Why is the IR field headed in this direction? The main reason is the prevailing incentive structure in academia. For starters, Ph.D. programs tend to emphasize hypothesis testing rather than theory, simply because there is no program of study that can reliably create imaginative theorists. But any graduate program can train students how to test hypotheses, so that is what they do.

The prevalence of simplistic hypothesis testing also reflects the professionalization of academia itself. Established professions often employ esoteric vocabulary and arcane techniques in order to highlight their “specialized knowledge.” They also tend to adopt simple and seemingly objective ways to evaluate different members of their profession. Taken together, these features encourage academics to employ rarified methodological techniques that are hard for outsiders to understand and to evaluate each other using citation counts or other basic metrics. Simplistic hypothesis testing is ideal from this perspective, because it can generate lots of publications with a minimum of risk. Doing theory is inherently chancier, because one can work diligently for many years, never make a significant conceptual advance, and thus have little to show for one’s efforts.

Diminished attention to theory is likely to increase the already-wide gulf between academia and the policy world, because many hypothesis testers are not interested in policy issues and neglecting theory will leave the IR field less able to help policymakers understand the “big picture” or formulate effective policy responses. This trend runs the risk of making the academic study of IR even less relevant to understanding and solving important real world problems.
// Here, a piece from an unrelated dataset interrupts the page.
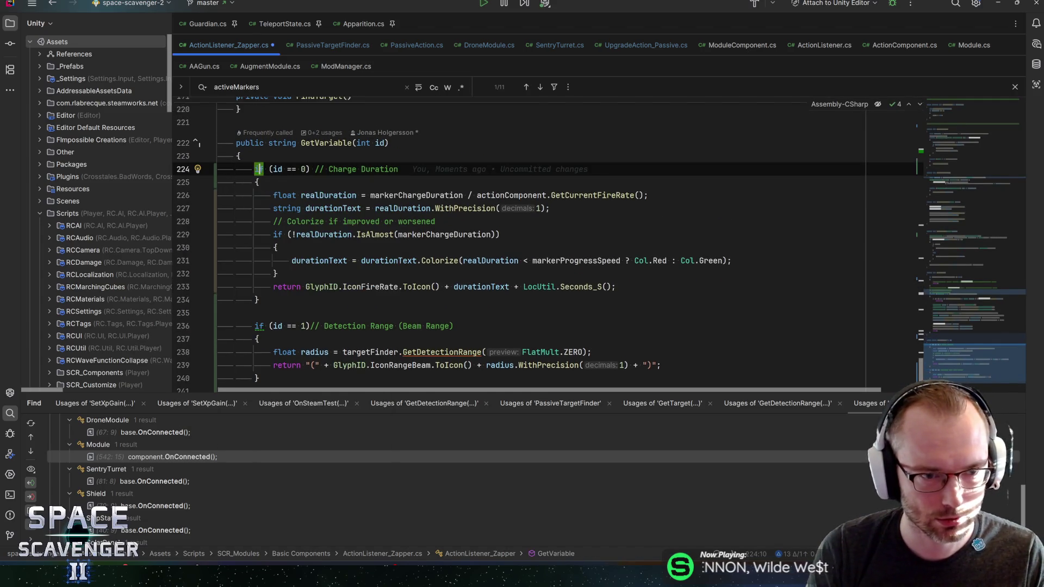
left_click(273, 222)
The present trajectory could be reversed if enough IR scholars decided theory should be restored to its proper place. Such an epiphany is unlikely, however, due to the powerful professional incentives encouraging simplistic hypothesis testing. This situation does not augur well for the IR field. Without good theories, we cannot trust our empirical findings, and we cannot even make sense of all the provisional hypotheses that scholars keep generating. There are many roads to better theory, but that should be the ultimate destination.